Sindbis virus (SINV) is a member of the Togaviridae family, in the Alphavirus genus. The virus was first isolated in 1952 in Cairo, Egypt. The virus is transmitted by mosquitoes (Culex and Culiseta). SINV is linked to Pogosta disease (Finland), Ockelbo disease (Sweden) and Karelian fever (Russia). In humans, the symptoms include arthralgia, rash and malaise. Sindbis virus is widely and continuously found in insects and vertebrates in Eurasia, Africa, and Oceania. Clinical infection and disease in humans however has almost only been reported from Northern Europe (Finland, Sweden, Russian Karelia), where SINV is endemic and where large outbreaks occur intermittently. Cases are occasionally reported in Australia, China, and South Africa.

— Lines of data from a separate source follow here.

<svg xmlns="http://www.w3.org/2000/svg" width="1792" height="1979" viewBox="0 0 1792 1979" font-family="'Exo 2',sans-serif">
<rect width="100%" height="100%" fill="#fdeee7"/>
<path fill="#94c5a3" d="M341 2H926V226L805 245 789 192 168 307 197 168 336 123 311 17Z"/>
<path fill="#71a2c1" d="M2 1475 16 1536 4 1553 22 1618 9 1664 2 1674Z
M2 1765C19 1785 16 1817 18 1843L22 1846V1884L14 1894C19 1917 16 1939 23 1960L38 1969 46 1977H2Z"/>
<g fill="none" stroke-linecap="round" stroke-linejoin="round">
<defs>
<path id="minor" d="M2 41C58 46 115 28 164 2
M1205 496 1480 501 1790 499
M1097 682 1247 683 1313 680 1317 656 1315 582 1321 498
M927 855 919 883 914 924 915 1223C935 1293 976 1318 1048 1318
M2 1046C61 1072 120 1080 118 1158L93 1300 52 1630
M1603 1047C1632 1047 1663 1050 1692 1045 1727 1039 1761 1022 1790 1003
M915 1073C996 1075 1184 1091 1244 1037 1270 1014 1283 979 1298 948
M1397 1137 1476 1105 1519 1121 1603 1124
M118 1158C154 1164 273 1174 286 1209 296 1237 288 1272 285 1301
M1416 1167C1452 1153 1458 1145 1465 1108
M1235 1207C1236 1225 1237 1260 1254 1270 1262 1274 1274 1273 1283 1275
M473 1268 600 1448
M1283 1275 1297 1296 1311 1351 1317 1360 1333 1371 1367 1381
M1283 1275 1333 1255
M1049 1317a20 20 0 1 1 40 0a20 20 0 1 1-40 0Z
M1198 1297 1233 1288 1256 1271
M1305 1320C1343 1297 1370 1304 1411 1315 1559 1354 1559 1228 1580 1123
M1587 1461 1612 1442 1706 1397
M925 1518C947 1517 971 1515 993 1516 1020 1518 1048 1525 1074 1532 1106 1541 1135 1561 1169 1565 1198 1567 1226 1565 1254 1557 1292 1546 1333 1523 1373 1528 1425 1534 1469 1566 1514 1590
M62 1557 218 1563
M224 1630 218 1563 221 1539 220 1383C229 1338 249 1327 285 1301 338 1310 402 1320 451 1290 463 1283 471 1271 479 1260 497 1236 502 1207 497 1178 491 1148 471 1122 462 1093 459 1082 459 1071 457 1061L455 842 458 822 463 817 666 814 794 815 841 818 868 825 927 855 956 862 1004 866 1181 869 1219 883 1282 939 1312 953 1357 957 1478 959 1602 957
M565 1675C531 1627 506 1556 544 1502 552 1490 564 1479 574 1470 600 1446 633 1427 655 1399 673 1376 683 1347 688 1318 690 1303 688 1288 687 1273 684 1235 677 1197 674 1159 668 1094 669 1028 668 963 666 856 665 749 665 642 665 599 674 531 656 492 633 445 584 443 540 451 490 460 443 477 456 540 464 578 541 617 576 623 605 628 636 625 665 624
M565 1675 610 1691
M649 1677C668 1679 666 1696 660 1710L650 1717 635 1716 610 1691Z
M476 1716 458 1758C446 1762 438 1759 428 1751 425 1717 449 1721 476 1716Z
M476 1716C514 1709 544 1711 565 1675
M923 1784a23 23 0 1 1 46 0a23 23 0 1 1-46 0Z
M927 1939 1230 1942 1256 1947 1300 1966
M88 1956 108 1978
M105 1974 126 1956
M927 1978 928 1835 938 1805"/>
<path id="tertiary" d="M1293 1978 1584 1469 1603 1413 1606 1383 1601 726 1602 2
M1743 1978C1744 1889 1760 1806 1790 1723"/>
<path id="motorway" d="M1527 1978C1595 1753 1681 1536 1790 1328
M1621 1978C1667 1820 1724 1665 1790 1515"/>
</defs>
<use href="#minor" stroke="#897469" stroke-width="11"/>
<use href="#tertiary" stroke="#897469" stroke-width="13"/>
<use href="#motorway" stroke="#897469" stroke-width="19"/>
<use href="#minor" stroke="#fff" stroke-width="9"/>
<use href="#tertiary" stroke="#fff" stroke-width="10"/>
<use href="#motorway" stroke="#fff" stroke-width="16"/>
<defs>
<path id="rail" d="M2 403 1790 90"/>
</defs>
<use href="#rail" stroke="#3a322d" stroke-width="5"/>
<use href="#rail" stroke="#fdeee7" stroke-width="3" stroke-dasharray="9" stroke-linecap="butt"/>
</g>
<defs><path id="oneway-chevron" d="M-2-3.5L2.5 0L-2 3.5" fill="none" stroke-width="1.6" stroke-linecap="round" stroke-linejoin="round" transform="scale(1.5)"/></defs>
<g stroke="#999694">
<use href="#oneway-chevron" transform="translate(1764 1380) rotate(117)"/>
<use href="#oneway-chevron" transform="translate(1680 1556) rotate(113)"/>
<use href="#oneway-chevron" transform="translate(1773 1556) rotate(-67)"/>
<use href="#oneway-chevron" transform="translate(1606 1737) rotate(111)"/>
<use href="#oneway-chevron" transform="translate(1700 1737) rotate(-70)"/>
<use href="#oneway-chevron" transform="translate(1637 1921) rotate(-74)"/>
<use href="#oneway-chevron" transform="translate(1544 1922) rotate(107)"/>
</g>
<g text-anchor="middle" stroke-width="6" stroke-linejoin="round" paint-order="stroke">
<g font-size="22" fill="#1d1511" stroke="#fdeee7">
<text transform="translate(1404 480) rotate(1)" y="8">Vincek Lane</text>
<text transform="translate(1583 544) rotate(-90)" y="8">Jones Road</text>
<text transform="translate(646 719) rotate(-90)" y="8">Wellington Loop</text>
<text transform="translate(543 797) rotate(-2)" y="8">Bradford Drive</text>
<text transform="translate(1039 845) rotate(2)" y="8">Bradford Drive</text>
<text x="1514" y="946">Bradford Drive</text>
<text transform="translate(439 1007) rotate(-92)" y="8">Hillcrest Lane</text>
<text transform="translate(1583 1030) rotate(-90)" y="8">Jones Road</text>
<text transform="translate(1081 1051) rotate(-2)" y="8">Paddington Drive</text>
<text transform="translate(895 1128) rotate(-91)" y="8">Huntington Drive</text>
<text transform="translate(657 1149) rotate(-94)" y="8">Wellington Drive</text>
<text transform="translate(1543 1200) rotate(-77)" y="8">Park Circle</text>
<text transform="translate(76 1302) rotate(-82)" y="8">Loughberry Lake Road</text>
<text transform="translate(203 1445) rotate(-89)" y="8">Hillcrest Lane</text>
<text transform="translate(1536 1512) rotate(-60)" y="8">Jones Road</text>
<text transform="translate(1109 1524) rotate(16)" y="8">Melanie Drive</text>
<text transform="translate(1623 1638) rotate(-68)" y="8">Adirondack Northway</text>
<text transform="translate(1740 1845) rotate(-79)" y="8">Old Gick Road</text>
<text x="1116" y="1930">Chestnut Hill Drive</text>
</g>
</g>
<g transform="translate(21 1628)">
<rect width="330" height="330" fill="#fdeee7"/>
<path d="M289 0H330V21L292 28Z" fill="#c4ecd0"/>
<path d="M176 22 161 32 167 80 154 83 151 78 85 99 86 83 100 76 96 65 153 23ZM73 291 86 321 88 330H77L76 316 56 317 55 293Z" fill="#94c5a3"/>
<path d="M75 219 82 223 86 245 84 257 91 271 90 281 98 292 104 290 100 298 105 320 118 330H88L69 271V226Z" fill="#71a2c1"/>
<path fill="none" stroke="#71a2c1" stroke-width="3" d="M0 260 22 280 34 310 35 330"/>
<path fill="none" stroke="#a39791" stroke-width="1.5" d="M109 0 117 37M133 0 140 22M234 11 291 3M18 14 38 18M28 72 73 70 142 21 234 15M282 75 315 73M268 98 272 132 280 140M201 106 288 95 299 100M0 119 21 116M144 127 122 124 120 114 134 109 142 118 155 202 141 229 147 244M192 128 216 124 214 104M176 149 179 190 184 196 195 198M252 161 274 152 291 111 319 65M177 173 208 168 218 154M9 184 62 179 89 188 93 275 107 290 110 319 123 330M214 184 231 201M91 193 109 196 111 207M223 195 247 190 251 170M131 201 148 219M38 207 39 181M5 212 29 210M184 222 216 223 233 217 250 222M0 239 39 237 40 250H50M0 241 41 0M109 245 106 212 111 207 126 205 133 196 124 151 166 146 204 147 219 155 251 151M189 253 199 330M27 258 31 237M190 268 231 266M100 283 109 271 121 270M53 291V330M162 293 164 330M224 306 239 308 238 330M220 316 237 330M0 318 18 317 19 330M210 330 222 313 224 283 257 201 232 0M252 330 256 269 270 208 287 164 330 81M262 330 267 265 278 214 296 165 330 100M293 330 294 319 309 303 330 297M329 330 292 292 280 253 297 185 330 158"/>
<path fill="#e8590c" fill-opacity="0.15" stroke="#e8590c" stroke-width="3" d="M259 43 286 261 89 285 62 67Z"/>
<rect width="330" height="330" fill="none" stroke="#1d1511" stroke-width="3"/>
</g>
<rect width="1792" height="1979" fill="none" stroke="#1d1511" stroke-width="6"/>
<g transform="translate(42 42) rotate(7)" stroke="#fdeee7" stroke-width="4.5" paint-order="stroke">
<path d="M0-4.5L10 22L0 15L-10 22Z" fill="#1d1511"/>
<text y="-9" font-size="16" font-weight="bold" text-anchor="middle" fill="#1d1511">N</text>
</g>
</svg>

SINV is an arbovirus, it is arthropod-borne, and it is maintained in nature by transmission between vertebrate (bird) hosts and invertebrate (mosquito) vectors. Humans are infected with Sindbis virus when bitten by an infected mosquito.

==Virus physiology==

=== Structure, genome and replication ===
Sindbis viruses are enveloped particles with an icosahedral capsid, with a positive single stranded RNA genome, with an approximate size of 11.7 kb. The RNA has a 5'-cap and 3'-polyadenylated tail, and therefore serves directly as messenger RNA (mRNA) in a host cell. The genome encodes four non-structural proteins, the capsid, and two envelope proteins. This is characteristic of all Togaviruses. Replication is cytoplasmic and rapid. The genomic RNA is partially translated at the 5' end to produce the non-structural proteins which are then involved in genome replication and the production of new genomic RNA and a shorter sub-genomic RNA strand. This sub-genomic strand is translated into the structural proteins. The viruses assemble at the host cell surfaces and acquire their envelope through budding.

A non-coding RNA element has been found to be essential for Sindbis virus genome replication.

Recombination has been demonstrated between RNAs of Sindbis virus. The mechanism of recombination appears to be template switching (copy choice) during RNA replication.